* What you will do *
In the entries below, which lines run from the one containing "(IHC) micrograph of" to the one containing "immunohistochemistry micrograph has"? Copy exactly those lines, ends included, and no others.

* Data shown *

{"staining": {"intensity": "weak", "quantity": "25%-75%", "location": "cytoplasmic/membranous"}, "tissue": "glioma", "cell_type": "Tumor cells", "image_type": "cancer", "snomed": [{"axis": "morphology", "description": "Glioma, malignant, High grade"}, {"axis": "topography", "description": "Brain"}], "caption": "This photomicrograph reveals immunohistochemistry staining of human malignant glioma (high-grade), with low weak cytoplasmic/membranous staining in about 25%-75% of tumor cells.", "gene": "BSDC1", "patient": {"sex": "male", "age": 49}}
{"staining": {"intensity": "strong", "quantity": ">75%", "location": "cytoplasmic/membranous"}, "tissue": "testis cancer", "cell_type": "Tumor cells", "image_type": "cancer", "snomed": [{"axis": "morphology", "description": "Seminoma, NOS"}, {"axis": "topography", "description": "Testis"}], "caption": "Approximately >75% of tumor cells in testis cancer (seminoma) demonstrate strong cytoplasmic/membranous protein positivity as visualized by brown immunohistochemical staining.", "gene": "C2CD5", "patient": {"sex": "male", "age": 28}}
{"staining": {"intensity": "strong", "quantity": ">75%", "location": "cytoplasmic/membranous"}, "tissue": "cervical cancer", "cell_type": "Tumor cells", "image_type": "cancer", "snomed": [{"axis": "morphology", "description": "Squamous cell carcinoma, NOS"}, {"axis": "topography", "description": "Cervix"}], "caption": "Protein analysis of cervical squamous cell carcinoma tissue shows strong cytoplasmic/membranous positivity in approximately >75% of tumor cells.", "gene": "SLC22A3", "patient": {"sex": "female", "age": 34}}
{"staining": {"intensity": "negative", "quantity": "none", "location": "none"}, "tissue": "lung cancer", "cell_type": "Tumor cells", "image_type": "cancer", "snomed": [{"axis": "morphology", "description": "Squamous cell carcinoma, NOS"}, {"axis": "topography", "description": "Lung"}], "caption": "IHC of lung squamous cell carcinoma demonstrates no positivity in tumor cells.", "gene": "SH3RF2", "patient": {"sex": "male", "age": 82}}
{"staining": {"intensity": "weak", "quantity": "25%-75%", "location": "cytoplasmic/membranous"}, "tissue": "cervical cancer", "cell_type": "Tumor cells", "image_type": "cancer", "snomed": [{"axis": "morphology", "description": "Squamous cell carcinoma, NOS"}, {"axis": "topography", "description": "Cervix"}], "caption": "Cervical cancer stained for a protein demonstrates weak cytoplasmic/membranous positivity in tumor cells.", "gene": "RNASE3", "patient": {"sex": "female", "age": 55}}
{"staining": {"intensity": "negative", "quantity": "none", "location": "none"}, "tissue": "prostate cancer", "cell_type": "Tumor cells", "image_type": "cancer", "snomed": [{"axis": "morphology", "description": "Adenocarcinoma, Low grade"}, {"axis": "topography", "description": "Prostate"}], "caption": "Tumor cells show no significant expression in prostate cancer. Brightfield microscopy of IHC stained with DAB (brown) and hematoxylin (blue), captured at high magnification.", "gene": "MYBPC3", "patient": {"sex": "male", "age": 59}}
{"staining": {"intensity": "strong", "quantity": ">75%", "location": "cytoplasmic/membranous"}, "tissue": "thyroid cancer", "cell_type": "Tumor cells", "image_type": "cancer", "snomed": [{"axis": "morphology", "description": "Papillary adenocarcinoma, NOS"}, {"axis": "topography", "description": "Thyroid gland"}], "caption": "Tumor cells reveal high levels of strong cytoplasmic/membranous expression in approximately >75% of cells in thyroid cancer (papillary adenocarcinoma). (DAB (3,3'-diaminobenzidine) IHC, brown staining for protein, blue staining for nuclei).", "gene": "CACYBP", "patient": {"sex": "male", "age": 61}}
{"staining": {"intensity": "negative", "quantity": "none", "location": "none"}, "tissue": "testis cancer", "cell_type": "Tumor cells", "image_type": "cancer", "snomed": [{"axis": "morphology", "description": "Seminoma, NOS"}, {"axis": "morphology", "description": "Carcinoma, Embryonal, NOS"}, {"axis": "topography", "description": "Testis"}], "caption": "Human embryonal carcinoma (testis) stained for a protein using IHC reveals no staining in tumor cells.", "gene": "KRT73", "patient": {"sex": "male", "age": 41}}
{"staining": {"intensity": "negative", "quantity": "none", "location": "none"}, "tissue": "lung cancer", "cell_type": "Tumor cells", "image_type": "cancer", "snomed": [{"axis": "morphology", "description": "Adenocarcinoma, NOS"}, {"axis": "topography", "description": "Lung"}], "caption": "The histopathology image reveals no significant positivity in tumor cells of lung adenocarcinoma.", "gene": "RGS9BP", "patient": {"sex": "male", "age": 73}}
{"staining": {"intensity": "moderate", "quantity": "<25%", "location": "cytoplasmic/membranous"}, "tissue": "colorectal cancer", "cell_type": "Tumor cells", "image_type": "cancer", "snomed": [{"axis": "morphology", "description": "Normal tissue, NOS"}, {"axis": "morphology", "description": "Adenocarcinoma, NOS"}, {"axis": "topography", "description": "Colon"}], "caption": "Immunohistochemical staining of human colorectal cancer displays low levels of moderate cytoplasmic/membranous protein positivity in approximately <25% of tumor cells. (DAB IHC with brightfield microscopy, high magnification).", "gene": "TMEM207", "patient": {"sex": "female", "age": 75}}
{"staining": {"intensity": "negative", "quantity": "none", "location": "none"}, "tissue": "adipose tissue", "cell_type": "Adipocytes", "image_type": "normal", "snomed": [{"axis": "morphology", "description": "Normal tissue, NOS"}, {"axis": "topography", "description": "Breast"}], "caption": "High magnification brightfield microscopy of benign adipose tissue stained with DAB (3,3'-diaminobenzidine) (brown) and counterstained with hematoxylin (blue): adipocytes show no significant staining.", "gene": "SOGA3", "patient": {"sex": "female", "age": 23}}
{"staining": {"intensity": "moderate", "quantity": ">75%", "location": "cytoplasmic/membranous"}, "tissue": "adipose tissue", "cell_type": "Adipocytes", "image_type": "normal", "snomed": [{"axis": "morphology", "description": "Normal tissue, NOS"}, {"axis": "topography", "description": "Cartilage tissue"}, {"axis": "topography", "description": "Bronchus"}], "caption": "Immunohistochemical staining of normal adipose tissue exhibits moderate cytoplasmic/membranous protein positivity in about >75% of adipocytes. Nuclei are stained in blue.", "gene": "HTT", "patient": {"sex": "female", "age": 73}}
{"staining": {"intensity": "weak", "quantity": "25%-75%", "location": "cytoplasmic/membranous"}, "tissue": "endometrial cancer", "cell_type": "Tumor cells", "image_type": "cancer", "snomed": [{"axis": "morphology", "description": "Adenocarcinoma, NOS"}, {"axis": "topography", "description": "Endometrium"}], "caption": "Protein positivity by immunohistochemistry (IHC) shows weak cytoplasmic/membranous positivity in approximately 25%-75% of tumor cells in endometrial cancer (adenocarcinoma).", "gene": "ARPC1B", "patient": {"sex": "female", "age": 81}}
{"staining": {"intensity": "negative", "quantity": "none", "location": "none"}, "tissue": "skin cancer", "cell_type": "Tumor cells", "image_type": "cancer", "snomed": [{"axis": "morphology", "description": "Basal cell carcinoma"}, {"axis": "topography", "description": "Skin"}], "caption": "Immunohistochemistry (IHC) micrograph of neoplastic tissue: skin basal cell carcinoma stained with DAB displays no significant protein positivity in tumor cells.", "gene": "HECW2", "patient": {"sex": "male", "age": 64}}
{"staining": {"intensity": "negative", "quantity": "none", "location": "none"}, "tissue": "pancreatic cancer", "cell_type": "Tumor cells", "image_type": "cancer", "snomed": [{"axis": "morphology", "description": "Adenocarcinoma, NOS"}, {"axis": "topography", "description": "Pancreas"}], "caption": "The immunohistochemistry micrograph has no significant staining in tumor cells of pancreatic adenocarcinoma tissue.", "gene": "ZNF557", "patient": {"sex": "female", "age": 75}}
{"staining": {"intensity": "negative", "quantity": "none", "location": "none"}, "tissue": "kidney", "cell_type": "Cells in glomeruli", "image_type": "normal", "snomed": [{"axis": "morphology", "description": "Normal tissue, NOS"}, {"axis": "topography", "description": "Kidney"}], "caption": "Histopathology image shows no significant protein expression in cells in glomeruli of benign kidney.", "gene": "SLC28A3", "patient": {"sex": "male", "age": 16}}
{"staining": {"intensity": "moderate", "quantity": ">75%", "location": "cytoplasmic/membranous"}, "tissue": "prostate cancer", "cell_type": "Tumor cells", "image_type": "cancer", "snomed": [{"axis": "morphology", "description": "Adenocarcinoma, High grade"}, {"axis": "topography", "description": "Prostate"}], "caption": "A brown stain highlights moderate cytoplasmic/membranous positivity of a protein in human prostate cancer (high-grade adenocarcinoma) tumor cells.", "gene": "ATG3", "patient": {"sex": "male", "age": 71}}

* Reply to the task *
{"staining": {"intensity": "negative", "quantity": "none", "location": "none"}, "tissue": "skin cancer", "cell_type": "Tumor cells", "image_type": "cancer", "snomed": [{"axis": "morphology", "description": "Basal cell carcinoma"}, {"axis": "topography", "description": "Skin"}], "caption": "Immunohistochemistry (IHC) micrograph of neoplastic tissue: skin basal cell carcinoma stained with DAB displays no significant protein positivity in tumor cells.", "gene": "HECW2", "patient": {"sex": "male", "age": 64}}
{"staining": {"intensity": "negative", "quantity": "none", "location": "none"}, "tissue": "pancreatic cancer", "cell_type": "Tumor cells", "image_type": "cancer", "snomed": [{"axis": "morphology", "description": "Adenocarcinoma, NOS"}, {"axis": "topography", "description": "Pancreas"}], "caption": "The immunohistochemistry micrograph has no significant staining in tumor cells of pancreatic adenocarcinoma tissue.", "gene": "ZNF557", "patient": {"sex": "female", "age": 75}}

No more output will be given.